Most American downtowns are surrounded by “parking craters,” or big spaces with swaths of parking lots and no buildings. But they have virtually disappeared from DC (all the parking for Congress being a key exception, of course) because downtown office space is in high demand and because each building can only be so tall.
Downtown DC’s last privately-controlled parking crater, left over from when the Convention Center was demolished. Photo by the author.
Most surface parking lots are built as what zoning calls “an accessory use,” which means they’re an “accessory” to something else on the same lot. The parking lot at Sam’s Park & Shop in Cleveland Park, or the Capitol’s parking lots, are “accessory” parking lots.
Parking craters, on the other hand, are usually not accessory parking directly tied to another land use; they’re paid parking lots whose owners are holding onto land that they speculate could be a future development opportunity.
A parking lot requires minimal maintenance, but pays out some income in the interim. Most importantly, a parking lot is “shovel ready” — unlike a building with tenants in place, whose leases might or might not expire at the same time, a parking lot can be emptied and demolished on short notice when opportunities arise.
Here’s a map of all of DC’s parking craters in 2011, before NoMa saw a huge influx of residents and City Center was built.
High rents and short buildings make parking craters impractical
The opportunity that many “parking crater” developers are waiting for is the chance to build a big office tower. Offices pay higher rents to landlords than apartments (although in the best locations, retail or hotels can be even more valuable).
However, the banks who make construction loans to developers rarely allow new office buildings to be built before a large, well-established company has signed a long-term “anchor tenant” lease for much of the new building’s space. If the building isn’t pre-leased, the result can be a bank’s worst nightmare: a “see-through tower” that cost millions of dollars to build, but which isn’t paying any rent.

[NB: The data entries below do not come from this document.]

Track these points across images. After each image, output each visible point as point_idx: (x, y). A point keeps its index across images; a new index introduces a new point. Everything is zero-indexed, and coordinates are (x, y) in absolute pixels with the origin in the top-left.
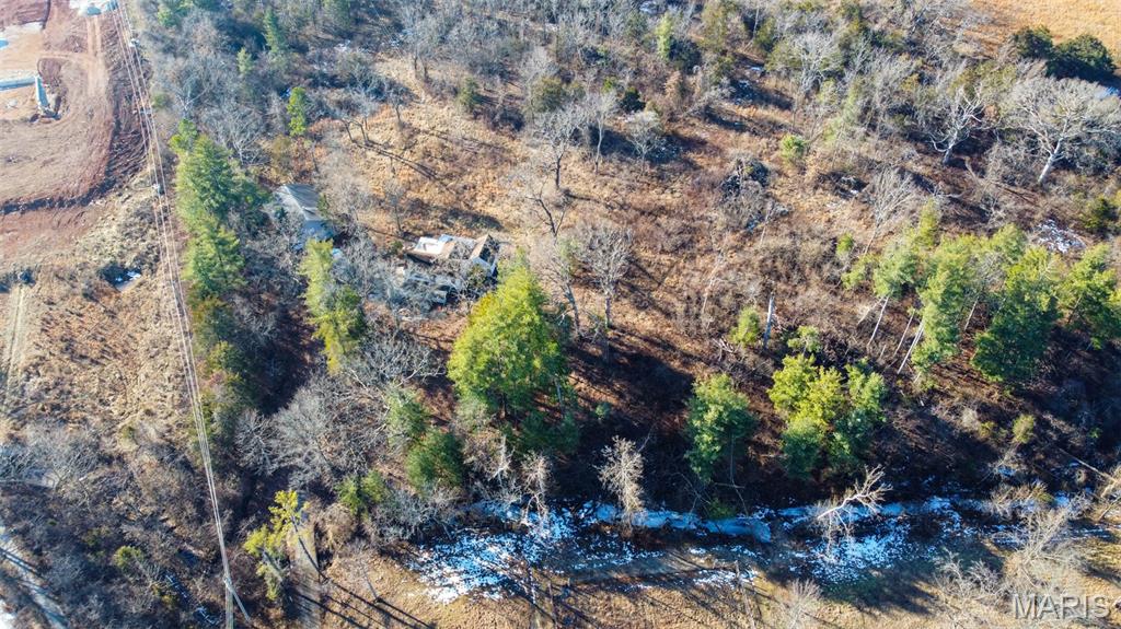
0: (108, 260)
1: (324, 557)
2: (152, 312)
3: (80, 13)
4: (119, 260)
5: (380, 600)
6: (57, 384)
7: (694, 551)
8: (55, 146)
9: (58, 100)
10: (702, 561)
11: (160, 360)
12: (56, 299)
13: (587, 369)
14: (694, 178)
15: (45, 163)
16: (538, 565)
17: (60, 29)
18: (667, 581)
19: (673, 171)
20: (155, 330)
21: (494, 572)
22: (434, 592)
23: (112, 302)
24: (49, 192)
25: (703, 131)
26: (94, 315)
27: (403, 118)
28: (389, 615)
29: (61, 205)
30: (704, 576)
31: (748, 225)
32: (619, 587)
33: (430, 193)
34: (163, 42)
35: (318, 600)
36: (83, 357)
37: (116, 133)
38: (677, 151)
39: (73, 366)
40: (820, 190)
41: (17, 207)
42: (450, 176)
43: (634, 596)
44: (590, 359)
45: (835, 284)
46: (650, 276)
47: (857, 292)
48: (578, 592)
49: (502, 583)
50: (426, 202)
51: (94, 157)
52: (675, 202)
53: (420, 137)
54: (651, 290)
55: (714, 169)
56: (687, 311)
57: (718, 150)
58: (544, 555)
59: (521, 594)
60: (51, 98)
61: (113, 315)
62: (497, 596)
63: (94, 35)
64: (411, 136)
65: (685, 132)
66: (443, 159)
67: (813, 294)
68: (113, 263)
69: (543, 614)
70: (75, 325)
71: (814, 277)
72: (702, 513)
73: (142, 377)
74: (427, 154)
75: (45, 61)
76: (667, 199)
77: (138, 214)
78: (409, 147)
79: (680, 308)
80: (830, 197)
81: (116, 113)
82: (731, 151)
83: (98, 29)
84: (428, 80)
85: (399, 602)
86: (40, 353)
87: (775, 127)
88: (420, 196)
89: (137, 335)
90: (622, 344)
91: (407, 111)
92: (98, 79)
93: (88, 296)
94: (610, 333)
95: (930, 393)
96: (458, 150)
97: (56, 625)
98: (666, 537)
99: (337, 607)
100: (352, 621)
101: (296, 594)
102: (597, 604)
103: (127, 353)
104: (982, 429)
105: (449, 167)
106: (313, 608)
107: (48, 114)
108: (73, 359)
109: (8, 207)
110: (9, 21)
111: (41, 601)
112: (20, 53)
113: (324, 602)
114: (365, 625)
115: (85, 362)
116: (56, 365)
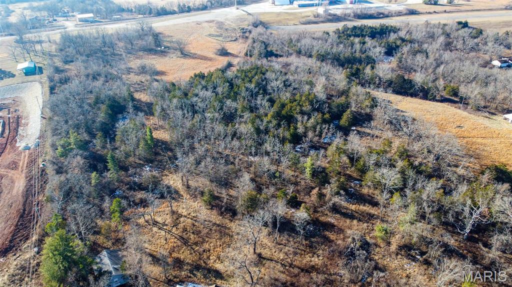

Within downtown DC, robust demand and high rents mean that landowners face a very high opportunity cost if they leave downtown land or buildings empty for a long time. Instead of demolishing buildings years before construction starts, developers can make room for new buildings by carefully lining up departing and arriving tenants, as Carr Properties did when swapping out Fannie Mae for the Washington Post.
Less often, a developer will build new offices “on spec,” or without lease commitments in place. A spec developer usually bets on smaller companies signing leases once they see the building under construction. Downtown DC has a constant churn of smaller tenants (particularly law firms and associations) that collectively fill a lot of offices, but few are individually big enough to count as anchor tenants.
Because office buildings in DC are so short, they’re relatively small, and therefore the risk of not renting out the office space is not that high. In other words, it’s easier to build in downtown DC.
In a city like Chicago, by contrast, few developers would bother building a 250,000 square foot, 12-story office building to rent out to smaller tenants. Instead, they could wait a few more years and build a 36-story building, lease 500,000 square feet to a large corporation, and still have 250,000 square feet of offices for smaller tenants.
This customer is always right
There is one big anchor tenant in DC’s office market: the federal government. The government has some peculiar parameters around its office locations, which also help to explain where DC does have parking craters.
Private companies often don’t mind paying more rent for offices closer to the center of downtown, which puts them closer to clients, vendors, and amenities like restaurants, shops, or particular transit hubs. The government, on the other hand, has different priorities: it would rather save money on rent than be close-in. The General Services Administration, which handles the government’s office space, defines a “Central Employment Area” for each city, and considers every location within the CEA to be equal when it’s leasing offices. It also usually stipulates that it wants offices near Metro, but never specifies a particular line or station.
As rents in prime parts of downtown rose, the government began shifting leased offices from the most expensive parts of downtown to then-emerging areas. Large federal offices filled new office buildings in the “East End,” helping to rejuvenate the area around Gallery Place and eliminate many parking craters.